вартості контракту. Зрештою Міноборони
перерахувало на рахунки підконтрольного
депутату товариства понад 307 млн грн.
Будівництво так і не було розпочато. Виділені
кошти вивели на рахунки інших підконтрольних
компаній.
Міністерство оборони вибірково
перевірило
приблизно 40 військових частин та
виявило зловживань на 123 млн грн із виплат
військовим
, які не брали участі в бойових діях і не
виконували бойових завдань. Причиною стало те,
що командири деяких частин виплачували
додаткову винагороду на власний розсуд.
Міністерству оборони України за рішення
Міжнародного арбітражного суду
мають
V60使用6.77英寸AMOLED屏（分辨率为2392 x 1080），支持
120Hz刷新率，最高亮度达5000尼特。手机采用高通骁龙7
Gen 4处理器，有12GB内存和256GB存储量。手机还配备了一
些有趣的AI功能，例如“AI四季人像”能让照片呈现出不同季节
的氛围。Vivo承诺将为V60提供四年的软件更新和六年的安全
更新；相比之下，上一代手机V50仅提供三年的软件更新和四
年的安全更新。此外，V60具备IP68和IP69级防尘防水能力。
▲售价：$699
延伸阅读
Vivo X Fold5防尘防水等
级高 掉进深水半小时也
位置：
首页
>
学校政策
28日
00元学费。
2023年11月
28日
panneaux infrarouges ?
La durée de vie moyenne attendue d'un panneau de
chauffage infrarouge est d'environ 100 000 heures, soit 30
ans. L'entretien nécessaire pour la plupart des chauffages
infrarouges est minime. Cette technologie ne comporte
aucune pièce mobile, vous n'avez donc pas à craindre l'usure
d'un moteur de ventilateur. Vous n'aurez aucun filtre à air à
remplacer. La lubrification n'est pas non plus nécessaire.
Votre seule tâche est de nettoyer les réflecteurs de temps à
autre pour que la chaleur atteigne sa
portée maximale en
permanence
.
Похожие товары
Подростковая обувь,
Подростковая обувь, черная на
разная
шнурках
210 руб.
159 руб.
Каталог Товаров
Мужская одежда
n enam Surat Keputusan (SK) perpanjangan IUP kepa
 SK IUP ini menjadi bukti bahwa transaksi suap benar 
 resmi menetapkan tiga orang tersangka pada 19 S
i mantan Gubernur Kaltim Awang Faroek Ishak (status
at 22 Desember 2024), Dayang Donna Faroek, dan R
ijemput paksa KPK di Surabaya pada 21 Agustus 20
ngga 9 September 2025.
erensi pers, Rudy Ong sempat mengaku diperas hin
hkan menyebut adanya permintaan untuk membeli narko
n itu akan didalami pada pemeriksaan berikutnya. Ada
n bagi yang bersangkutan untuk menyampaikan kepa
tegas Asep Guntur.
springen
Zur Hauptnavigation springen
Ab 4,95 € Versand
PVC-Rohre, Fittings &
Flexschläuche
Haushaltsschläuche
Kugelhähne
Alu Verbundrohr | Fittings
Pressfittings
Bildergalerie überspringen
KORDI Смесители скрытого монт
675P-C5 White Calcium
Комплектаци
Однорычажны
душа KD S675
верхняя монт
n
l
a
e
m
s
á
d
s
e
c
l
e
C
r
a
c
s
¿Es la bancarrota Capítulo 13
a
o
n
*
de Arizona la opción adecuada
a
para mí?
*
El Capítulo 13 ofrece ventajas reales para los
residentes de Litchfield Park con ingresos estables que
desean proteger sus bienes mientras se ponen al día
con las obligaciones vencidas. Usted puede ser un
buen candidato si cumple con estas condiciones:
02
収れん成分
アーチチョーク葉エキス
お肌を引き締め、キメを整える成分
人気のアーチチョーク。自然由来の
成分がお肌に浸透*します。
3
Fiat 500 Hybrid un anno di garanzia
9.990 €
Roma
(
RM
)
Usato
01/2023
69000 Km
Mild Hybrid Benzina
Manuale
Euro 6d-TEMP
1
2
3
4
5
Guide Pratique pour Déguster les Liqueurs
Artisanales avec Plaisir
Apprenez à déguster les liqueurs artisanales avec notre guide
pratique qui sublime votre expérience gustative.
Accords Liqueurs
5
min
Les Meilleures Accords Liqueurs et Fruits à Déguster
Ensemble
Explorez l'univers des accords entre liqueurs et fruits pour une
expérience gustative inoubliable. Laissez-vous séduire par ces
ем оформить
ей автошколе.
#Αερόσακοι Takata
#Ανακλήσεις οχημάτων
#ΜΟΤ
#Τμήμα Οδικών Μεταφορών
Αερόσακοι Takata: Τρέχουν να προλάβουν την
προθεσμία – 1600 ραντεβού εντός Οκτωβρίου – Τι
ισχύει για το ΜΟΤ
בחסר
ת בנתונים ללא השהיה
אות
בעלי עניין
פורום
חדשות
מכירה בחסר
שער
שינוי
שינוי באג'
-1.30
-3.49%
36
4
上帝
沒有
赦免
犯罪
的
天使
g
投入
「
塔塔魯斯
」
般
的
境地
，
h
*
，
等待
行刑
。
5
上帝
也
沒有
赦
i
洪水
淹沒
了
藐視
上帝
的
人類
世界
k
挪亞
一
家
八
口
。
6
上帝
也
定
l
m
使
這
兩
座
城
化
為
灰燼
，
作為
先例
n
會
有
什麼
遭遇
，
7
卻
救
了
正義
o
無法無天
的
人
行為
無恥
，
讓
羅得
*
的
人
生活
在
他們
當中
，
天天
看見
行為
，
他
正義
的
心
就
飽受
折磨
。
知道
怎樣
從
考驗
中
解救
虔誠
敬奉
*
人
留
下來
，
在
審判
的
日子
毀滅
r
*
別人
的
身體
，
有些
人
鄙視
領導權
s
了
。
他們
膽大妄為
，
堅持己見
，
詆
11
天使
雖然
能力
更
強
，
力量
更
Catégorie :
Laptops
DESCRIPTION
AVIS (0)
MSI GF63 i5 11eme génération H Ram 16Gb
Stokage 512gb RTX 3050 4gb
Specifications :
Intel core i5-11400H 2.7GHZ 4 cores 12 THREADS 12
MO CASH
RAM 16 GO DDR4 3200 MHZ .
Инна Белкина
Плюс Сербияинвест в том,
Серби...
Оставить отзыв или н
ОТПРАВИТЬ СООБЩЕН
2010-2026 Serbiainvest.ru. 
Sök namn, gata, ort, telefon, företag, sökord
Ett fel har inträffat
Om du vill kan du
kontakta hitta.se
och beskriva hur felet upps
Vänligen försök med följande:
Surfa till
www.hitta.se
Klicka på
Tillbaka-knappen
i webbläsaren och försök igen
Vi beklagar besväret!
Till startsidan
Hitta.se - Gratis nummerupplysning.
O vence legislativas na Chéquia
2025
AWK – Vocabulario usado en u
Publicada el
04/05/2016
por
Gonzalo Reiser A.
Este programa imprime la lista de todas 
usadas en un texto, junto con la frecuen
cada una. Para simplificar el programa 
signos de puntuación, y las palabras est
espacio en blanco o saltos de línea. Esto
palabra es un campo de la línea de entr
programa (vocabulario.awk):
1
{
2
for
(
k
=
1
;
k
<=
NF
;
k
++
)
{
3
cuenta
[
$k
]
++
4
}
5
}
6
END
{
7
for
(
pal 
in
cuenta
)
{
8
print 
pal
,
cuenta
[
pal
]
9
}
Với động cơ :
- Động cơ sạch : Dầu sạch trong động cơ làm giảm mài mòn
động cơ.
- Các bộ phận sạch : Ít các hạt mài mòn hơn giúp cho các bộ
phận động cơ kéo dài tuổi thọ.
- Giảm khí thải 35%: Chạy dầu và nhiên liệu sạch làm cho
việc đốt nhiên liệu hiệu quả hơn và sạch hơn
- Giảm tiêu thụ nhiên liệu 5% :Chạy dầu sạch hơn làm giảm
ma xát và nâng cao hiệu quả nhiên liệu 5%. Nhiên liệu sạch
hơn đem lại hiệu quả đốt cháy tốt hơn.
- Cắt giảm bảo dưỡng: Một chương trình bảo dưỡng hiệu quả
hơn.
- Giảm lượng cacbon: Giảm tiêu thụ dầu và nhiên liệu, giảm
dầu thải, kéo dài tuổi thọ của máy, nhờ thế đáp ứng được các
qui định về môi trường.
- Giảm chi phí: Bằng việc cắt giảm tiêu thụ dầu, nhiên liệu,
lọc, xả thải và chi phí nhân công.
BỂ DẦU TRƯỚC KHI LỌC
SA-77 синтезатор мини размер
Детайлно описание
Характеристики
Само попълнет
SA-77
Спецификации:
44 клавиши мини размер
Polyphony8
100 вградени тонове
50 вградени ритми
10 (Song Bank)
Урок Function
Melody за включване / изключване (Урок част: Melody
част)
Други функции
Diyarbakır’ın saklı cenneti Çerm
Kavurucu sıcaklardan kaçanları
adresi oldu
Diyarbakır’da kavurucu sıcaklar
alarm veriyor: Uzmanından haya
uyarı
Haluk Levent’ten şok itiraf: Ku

■ AIM OF THE EXERCISE ■
Reproduce the rows word for word, from the first line of the rows up to and including the line that contains "infrarouges est minime.".

■ COMPLETED EXERCISE ■
вартості контракту. Зрештою Міноборони
перерахувало на рахунки підконтрольного
депутату товариства понад 307 млн грн.
Будівництво так і не було розпочато. Виділені
кошти вивели на рахунки інших підконтрольних
компаній.
Міністерство оборони вибірково
перевірило
приблизно 40 військових частин та
виявило зловживань на 123 млн грн із виплат
військовим
, які не брали участі в бойових діях і не
виконували бойових завдань. Причиною стало те,
що командири деяких частин виплачували
додаткову винагороду на власний розсуд.
Міністерству оборони України за рішення
Міжнародного арбітражного суду
мають
V60使用6.77英寸AMOLED屏（分辨率为2392 x 1080），支持
120Hz刷新率，最高亮度达5000尼特。手机采用高通骁龙7
Gen 4处理器，有12GB内存和256GB存储量。手机还配备了一
些有趣的AI功能，例如“AI四季人像”能让照片呈现出不同季节
的氛围。Vivo承诺将为V60提供四年的软件更新和六年的安全
更新；相比之下，上一代手机V50仅提供三年的软件更新和四
年的安全更新。此外，V60具备IP68和IP69级防尘防水能力。
▲售价：$699
延伸阅读
Vivo X Fold5防尘防水等
级高 掉进深水半小时也
位置：
首页
>
学校政策
28日
00元学费。
2023年11月
28日
panneaux infrarouges ?
La durée de vie moyenne attendue d'un panneau de
chauffage infrarouge est d'environ 100 000 heures, soit 30
ans. L'entretien nécessaire pour la plupart des chauffages
infrarouges est minime. Cette technologie ne comporte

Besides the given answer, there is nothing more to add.